__THE REQUEST__:
Set down every line of the data below word for word, without changing or leaving out anything.

__THE DATA__:

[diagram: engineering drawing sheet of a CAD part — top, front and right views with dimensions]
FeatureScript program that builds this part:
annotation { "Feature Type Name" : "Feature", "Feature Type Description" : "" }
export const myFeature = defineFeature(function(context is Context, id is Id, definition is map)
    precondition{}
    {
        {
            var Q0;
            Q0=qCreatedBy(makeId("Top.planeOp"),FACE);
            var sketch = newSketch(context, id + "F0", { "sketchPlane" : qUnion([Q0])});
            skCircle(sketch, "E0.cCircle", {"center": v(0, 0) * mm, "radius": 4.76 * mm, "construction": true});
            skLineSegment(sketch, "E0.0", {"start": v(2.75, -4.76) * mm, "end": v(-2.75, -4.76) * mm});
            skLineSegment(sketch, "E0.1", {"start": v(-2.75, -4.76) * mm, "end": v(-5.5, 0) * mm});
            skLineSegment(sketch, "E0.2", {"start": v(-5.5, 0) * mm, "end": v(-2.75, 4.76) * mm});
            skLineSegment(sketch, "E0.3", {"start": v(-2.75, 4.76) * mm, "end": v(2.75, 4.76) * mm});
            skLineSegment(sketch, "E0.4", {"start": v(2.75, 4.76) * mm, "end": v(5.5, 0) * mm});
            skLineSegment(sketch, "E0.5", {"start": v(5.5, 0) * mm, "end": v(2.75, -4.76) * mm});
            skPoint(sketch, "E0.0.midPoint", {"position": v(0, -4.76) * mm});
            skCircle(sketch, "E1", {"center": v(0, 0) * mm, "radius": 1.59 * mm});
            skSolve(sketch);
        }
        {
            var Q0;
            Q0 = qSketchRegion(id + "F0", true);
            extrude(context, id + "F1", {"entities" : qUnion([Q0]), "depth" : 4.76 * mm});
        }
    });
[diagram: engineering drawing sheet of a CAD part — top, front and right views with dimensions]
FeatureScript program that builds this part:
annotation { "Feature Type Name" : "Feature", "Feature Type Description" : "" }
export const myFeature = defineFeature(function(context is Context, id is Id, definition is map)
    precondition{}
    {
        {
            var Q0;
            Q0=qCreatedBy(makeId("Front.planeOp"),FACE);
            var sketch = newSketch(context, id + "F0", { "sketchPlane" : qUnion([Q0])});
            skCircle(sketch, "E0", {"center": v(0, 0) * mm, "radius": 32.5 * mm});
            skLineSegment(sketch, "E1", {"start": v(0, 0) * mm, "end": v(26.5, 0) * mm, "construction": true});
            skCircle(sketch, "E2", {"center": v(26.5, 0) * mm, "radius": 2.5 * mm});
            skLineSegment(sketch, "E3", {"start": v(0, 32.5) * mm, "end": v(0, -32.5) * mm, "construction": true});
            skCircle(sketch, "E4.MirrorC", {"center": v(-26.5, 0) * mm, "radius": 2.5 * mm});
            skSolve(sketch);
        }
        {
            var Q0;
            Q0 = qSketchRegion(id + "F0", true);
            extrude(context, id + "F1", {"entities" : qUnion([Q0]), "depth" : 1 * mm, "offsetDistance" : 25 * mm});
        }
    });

__WRITTEN ANSWER__:
[diagram: engineering drawing sheet of a CAD part — top, front and right views with dimensions]
FeatureScript program that builds this part:
annotation { "Feature Type Name" : "Feature", "Feature Type Description" : "" }
export const myFeature = defineFeature(function(context is Context, id is Id, definition is map)
    precondition{}
    {
        {
            var Q0;
            Q0=qCreatedBy(makeId("Top.planeOp"),FACE);
            var sketch = newSketch(context, id + "F0", { "sketchPlane" : qUnion([Q0])});
            skCircle(sketch, "E0.cCircle", {"center": v(0, 0) * mm, "radius": 4.76 * mm, "construction": true});
            skLineSegment(sketch, "E0.0", {"start": v(2.75, -4.76) * mm, "end": v(-2.75, -4.76) * mm});
            skLineSegment(sketch, "E0.1", {"start": v(-2.75, -4.76) * mm, "end": v(-5.5, 0) * mm});
            skLineSegment(sketch, "E0.2", {"start": v(-5.5, 0) * mm, "end": v(-2.75, 4.76) * mm});
            skLineSegment(sketch, "E0.3", {"start": v(-2.75, 4.76) * mm, "end": v(2.75, 4.76) * mm});
            skLineSegment(sketch, "E0.4", {"start": v(2.75, 4.76) * mm, "end": v(5.5, 0) * mm});
            skLineSegment(sketch, "E0.5", {"start": v(5.5, 0) * mm, "end": v(2.75, -4.76) * mm});
            skPoint(sketch, "E0.0.midPoint", {"position": v(0, -4.76) * mm});
            skCircle(sketch, "E1", {"center": v(0, 0) * mm, "radius": 1.59 * mm});
            skSolve(sketch);
        }
        {
            var Q0;
            Q0 = qSketchRegion(id + "F0", true);
            extrude(context, id + "F1", {"entities" : qUnion([Q0]), "depth" : 4.76 * mm});
        }
    });
[diagram: engineering drawing sheet of a CAD part — top, front and right views with dimensions]
FeatureScript program that builds this part:
annotation { "Feature Type Name" : "Feature", "Feature Type Description" : "" }
export const myFeature = defineFeature(function(context is Context, id is Id, definition is map)
    precondition{}
    {
        {
            var Q0;
            Q0=qCreatedBy(makeId("Front.planeOp"),FACE);
            var sketch = newSketch(context, id + "F0", { "sketchPlane" : qUnion([Q0])});
            skCircle(sketch, "E0", {"center": v(0, 0) * mm, "radius": 32.5 * mm});
            skLineSegment(sketch, "E1", {"start": v(0, 0) * mm, "end": v(26.5, 0) * mm, "construction": true});
            skCircle(sketch, "E2", {"center": v(26.5, 0) * mm, "radius": 2.5 * mm});
            skLineSegment(sketch, "E3", {"start": v(0, 32.5) * mm, "end": v(0, -32.5) * mm, "construction": true});
            skCircle(sketch, "E4.MirrorC", {"center": v(-26.5, 0) * mm, "radius": 2.5 * mm});
            skSolve(sketch);
        }
        {
            var Q0;
            Q0 = qSketchRegion(id + "F0", true);
            extrude(context, id + "F1", {"entities" : qUnion([Q0]), "depth" : 1 * mm, "offsetDistance" : 25 * mm});
        }
    });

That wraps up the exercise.